### Written task A:
According to the passage on real estate commissions, what percentage of sellers negotiate with their agent before listing?
### Written task B:
Extend the passage on real estate commissions by writing the next few paragraphs, picking up after its last sentence.

### Passage for review:
##############################

As a home seller, you’ve probably put some thought into how you’ll negotiate once you receive an offer or two on your home. But have you ever thought about negotiating with prospective real estate agents before you list your home for sale?
According to the Zillow Group Consumer Housing Trends Report 2018, only 1 in 3 sellers (31 percent) negotiate with their agent before listing. For those who do negotiate, a little over half (57 percent) are successful in changing some or all of the agent’s terms, which means it is probably worth a shot for sellers to attempt to negotiate as they interview agents.
Interestingly, sellers are more or less likely to negotiate with their agent based on their generation. Millennials are the most likely to negotiate, at 39 percent, followed by baby boomers at 30 percent. Additionally, 28 percent of Gen Xers negotiate, and 26 percent of the silent generation do.
Things sellers should know about real estate commissions
Before you negotiate commission rates with an agent, you should have a good understanding of how real estate commissions work.
Standard rate: There is no standard real estate commission that applies to all agents across the board — it’s actually against the law. However, in most major real estate markets, the typical listing-side commission is 3 percent.
Rates by region: Full-service agents in the same market usually charge about the same commission percentage to stay competitive and profitable.
Concessions and commission amount: Sellers pay commission on the sale price of the home before concessions. Let’s say you list your home for $220,000 and receive a full-price offer. Upon inspection, the buyer finds a few issues with your roof and requests a $10,000 concession to do the repair after closing, and you agree. Your agent is still entitled to commission on the $220,000 price (and not the lower $210,000 post-concession price).
Dual agency: Dual agency is when the listing agent takes the full commission (instead of splitting it with a separate buyer’s agent), based on representing both the buyer and seller. In some states, dual agency is not allowed because of concerns over conflicts of interest. In states where it is legal, it’s still frowned upon by many brokerages, and there are strict disclosure rules. The agent must take on more of a facilitator role instead of an adviser role.

##############################

### Records shown:
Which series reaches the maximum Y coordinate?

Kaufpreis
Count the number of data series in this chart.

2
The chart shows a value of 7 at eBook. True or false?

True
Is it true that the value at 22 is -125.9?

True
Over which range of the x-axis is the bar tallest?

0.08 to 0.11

##############################

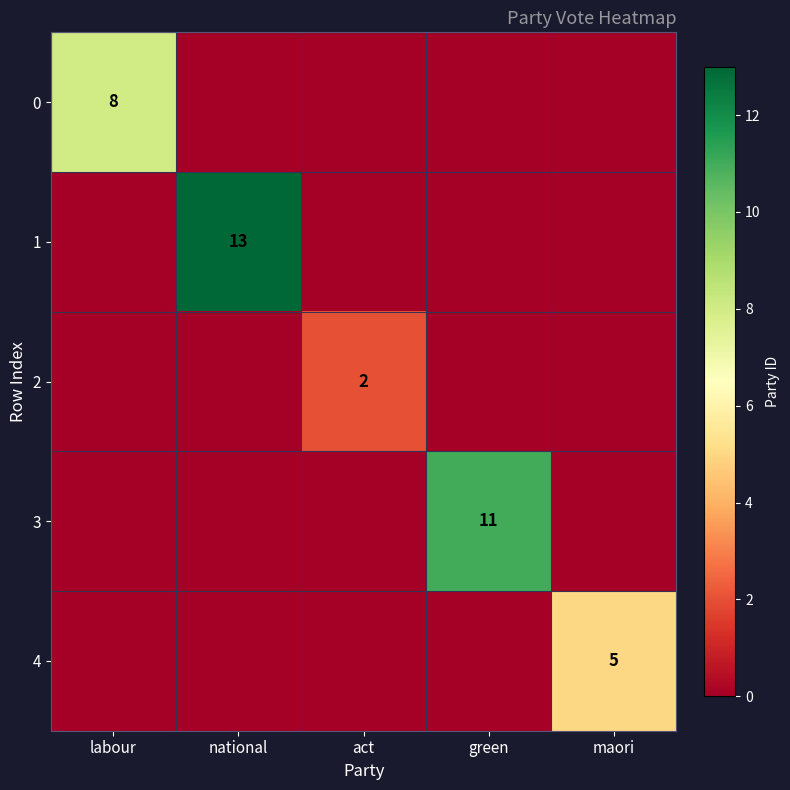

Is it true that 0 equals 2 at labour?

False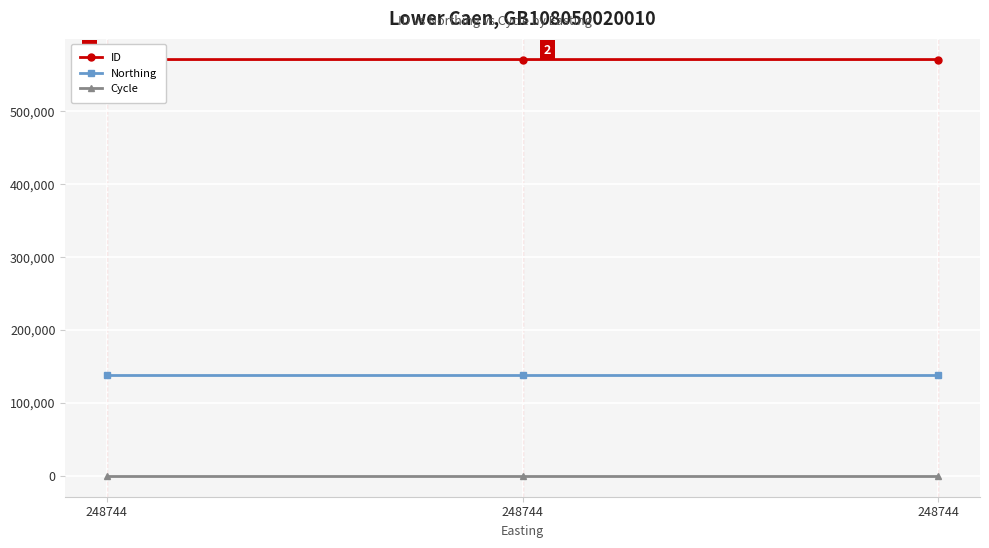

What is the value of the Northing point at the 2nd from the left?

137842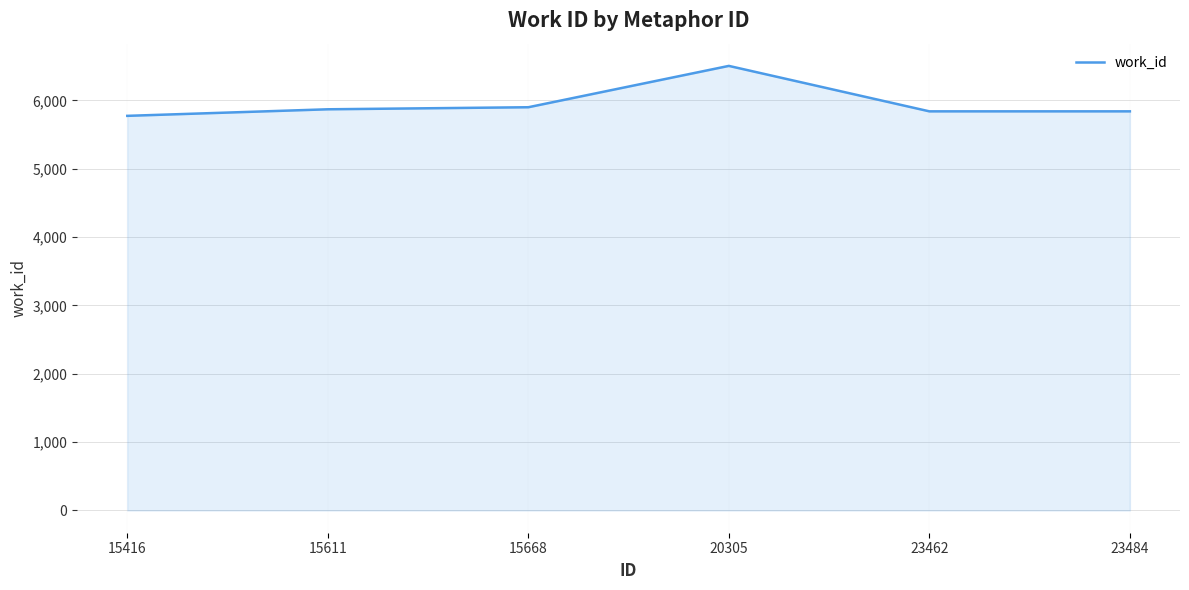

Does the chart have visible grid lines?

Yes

##############################

### Answer area A:
31 percent, or 1 in 3 sellers.

### Answer area B:
How does real estate agent commission work?
It’s a common misconception that if you pay your agent 5-6 percent of the listing price, they’ll pocket the full amount. This misconception can make it feel like you’re paying way too much, but once you see how the money is actually broken down, you may feel differently. There are a lot of different expenses that your agent has to pay out of that fee.
Split with buyer’s agent
It’s typical that the full commission amount is split down the middle, with your listing agent getting half (2.5-3 percent) and the buyer’s agent getting the other half (2.5-3 percent). Sometimes, the listing agent will reduce the buyer’s agent commission by $200-$300 for MLS fees, which means the listing agent gets a bit more money than the buyer’s agent.
Example: On a $220,000 home, 6 percent is $13,200, which means that each agent gets $6,600.
Split with managing broker
The listing agent then splits their commission with their broker, meaning the person who runs their real estate team or firm. Their split depends on how many homes they sell in a year, their seniority and other factors. A top-performing agent can have a split as high as 90 percent (meaning they give their broker 10 percent and keep the rest), where a newcomer might have a 50-50 split. The reason for the difference is that a more seasoned agent probably brings in more money to the agency over the course of the year, and a newcomer might need more help during the transaction process.
Example: A midlevel agent may keep 70 percent of the commission, handing over 30 percent to the broker. That brings their commission from $6,600 down to $4,620.
From professional photography and videography to Facebook advertising and open-house expenses, a full-service listing agent can incur a lot of costs marketing your home and helping you get top dollar.
Example: If your agent spends roughly $1,000 marketing your listing, that comes directly out of their commission, bringing it down to $3,620.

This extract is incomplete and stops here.